Founder of Gandhi Memorial Leprosy Foundation

R. Ranchandra Vishwanath Wardekar (27 October 1913 1 August 1996) was an Indian doctor and the founder of the Gandhi Memorial Leprosy Foundation.
He received the Padma Shri award in 1973. He is considered "the father of leprosy control" in India.

Wardekar received his medical degree from Grant Medical College in Mumbai in 1940. He worked in private practice, but gave it up to work with Mahatma Gandhi. Wardekar became responsible for the hospital at Sevagram and the health of the people in the surrounding villages. When Gandhi died, a trust was set up for leprosy relief and the Gandhi Memorial Leprosy Foundation (GMLF) was founded. Wardekar became the Director in 1952. Wardekar treated leprosy as a public health problem instead of merely working to institutionalize patients which was the current method.
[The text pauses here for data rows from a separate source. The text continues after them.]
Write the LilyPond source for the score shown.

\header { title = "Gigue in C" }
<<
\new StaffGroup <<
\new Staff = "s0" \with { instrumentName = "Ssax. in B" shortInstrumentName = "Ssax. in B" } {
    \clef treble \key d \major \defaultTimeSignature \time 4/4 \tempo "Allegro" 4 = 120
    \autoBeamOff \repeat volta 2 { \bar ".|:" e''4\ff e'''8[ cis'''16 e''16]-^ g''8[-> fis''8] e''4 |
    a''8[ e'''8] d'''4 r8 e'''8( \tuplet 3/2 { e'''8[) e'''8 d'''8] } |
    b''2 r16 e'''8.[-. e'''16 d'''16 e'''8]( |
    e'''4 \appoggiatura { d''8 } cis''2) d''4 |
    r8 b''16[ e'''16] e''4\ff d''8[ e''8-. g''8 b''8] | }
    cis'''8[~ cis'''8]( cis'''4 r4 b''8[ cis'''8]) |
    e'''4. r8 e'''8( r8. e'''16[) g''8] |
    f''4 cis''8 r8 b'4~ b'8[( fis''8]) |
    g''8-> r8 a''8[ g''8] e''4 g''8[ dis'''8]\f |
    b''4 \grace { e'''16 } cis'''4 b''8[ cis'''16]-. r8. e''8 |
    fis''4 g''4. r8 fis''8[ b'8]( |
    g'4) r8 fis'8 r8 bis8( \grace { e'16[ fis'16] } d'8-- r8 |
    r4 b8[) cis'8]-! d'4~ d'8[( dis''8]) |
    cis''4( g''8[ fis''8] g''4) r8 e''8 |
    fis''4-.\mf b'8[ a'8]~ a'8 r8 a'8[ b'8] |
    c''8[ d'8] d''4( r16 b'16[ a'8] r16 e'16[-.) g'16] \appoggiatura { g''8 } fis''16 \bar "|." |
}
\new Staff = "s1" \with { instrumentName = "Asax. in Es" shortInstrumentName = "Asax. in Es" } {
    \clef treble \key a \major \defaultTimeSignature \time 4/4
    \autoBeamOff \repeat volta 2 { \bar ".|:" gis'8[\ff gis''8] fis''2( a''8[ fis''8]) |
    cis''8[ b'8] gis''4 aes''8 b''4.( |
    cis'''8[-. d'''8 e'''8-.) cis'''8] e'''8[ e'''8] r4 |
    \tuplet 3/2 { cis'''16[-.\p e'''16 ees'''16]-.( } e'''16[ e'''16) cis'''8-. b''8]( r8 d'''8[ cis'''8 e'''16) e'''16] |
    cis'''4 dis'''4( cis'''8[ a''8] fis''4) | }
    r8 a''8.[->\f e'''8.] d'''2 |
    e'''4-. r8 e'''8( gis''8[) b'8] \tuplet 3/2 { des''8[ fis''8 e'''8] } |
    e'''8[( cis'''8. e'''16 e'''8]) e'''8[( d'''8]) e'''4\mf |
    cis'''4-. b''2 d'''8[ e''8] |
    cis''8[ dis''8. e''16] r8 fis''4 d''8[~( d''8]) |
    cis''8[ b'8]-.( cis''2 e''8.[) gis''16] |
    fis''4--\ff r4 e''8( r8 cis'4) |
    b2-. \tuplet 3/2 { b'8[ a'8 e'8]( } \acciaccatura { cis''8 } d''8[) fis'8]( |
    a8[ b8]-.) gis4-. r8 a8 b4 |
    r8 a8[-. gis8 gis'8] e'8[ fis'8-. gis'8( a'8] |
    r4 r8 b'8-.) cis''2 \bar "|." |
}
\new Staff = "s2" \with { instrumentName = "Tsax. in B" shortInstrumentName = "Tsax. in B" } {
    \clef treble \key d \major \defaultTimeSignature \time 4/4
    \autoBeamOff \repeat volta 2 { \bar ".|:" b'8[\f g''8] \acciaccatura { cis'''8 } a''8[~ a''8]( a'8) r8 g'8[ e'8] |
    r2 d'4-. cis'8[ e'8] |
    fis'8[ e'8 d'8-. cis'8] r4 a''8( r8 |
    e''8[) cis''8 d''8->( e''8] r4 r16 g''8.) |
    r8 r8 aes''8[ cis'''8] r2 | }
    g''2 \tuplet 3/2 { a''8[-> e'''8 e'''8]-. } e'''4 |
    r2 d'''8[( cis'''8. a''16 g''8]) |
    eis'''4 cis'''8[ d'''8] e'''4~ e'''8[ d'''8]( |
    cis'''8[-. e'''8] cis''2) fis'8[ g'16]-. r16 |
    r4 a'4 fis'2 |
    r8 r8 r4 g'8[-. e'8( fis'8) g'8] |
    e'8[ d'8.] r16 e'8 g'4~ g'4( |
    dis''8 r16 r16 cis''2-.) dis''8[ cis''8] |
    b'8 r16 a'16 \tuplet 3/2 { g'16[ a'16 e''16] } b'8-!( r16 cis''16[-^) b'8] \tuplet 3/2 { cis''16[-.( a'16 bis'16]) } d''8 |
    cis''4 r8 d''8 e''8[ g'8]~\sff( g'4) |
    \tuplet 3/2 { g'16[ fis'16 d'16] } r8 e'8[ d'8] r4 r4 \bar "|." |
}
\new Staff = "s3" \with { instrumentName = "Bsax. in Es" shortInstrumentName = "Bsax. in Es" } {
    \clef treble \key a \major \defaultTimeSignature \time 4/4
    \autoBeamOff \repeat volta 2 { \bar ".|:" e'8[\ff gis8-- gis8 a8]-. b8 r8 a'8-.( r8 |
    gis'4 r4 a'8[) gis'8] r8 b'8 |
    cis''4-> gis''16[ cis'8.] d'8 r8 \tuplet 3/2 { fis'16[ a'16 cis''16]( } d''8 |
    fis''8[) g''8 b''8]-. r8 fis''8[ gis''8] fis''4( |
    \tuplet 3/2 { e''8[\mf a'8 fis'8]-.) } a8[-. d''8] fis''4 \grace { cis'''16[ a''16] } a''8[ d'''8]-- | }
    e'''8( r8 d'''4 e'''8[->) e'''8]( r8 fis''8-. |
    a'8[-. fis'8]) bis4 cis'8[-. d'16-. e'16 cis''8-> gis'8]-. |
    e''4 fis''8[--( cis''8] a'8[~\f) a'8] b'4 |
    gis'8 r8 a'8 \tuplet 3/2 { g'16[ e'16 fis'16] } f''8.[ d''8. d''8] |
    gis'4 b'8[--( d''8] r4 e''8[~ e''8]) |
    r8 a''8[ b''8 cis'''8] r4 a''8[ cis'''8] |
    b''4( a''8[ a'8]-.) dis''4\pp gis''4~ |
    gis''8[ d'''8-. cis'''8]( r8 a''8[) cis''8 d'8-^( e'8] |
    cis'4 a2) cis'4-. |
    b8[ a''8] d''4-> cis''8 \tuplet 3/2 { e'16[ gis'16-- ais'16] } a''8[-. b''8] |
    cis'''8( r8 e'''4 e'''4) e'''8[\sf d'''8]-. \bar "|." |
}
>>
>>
He created a system of health education, case detection and "domiciliary treatment" in 13 centers throughout India. His methods became accepted practice throughout India and the World Health Organization, with whom he briefly consulted, also began using his approach.

Wardekar retired in 1973 and devoted the remainder of his life to studying scripture. He received the International Gandhi Award for his work in 1990. Wardekar died on 1 August 1996 at the age of 82.